Any historical/ FA info is appreciated.
Location
Toward the left side of the S face of Mosaic Rock, identify the small (dying) pine tree just left of the exquisite and steep Mosaic Wall, above low slabs. Mama Jugs proceeds up from here. To descend: follow the standard walk off to the east.
Protection
Trad rack of 1 set nuts, perhaps including RPs, and cams from TCUs up to 3". Bigger cams are useful, but not mandatory, to set a belay at the top. It is also possible to climb only 1 pitch to the 2-bolt anchor 2/3 up, and return to the ground from here with a single 60m rope.
By Jason Halladay From: Los Alamos, NM Sep 23, 2007 rating: 5.8
Mmmm...mama jugs! C3s, 000 and 00 specifically, along with tiny nuts, are nice on the first pitch of this route. Can be done as one long pitch with a 70m rope (probably even a 60m) but look out for rope drag.

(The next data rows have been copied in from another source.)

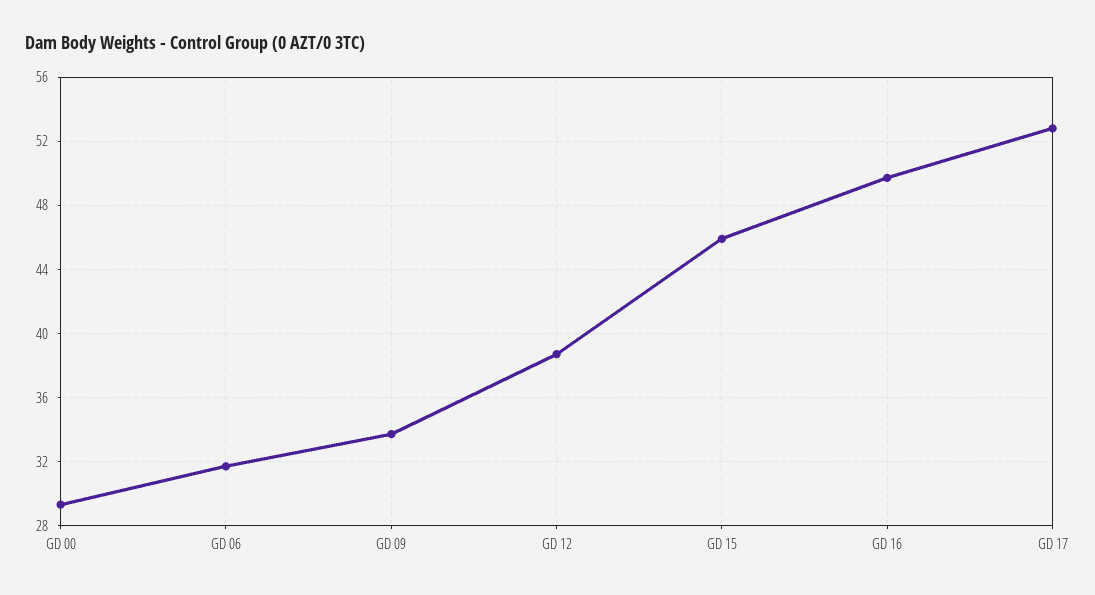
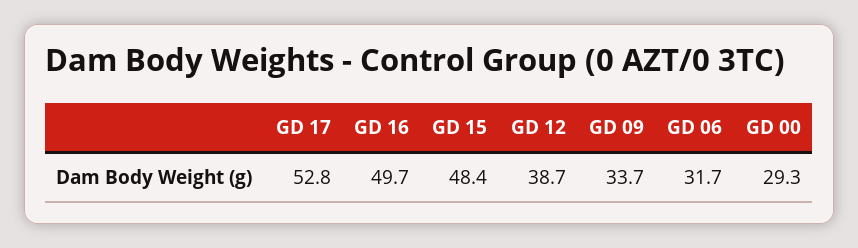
GD 15: 46 -> 48.4

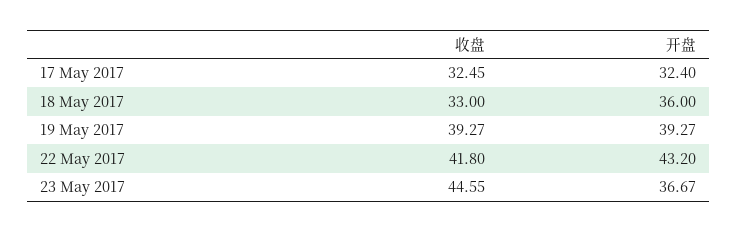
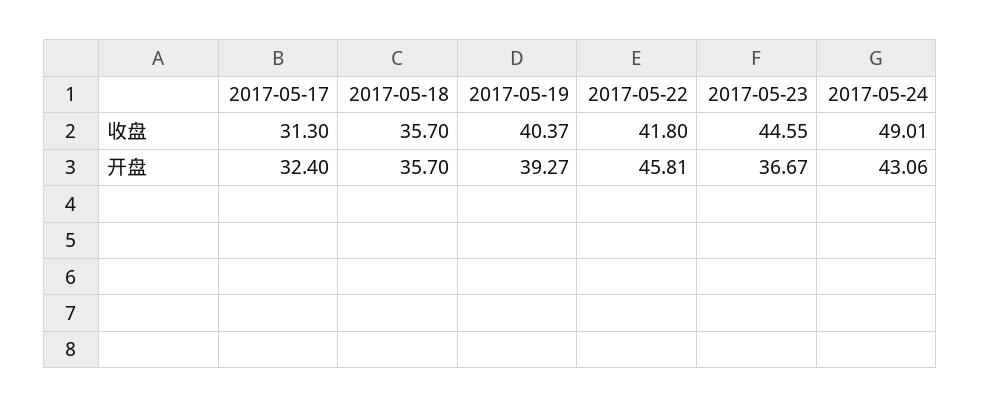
收盘, 17 May 2017: 32.45 -> 31.3
收盘, 18 May 2017: 33 -> 35.7
开盘, 18 May 2017: 36 -> 35.7
收盘, 19 May 2017: 39.27 -> 40.37
开盘, 22 May 2017: 43.2 -> 45.81
收盘, 2017-05-24: none -> 49.01
开盘, 2017-05-24: none -> 43.06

An excellent route! Follow the line made by the pine tree propping the wall up and the tiny pine bush directly above it. The pro is somewhat thought-provoking, but didn't require any micronuts.
You can climb this entire route in 1 pitch, ground to top of the cliff, with a 60 meter rope. Rope drag will have to be well managed. Not clipping or extending a sling on the bolt anchors before traversing right proves helpful.
By Jason Halladay From: Los Alamos, NM May 7, 2009 rating: 5.8
Oh yeah, if this route is your proj the key holds are heavily tick marked as of last Saturday so go send it now!
Yes, I'm being sarcastic...I was blown away to see the ticks on the obvious and gigantic plates on this route last Saturday. Definitely unnecessary.
By Daniel Trugman From: Los Alamos, NM May 9, 2009 rating: 5.8
Crux for me definitely was the mantle on top of the eponymous "mama jug". If belaying up a shaky second, make sure you place a nut in the thin seam a few feet above this; if you don't, a fall for them could mean a mama pendulum!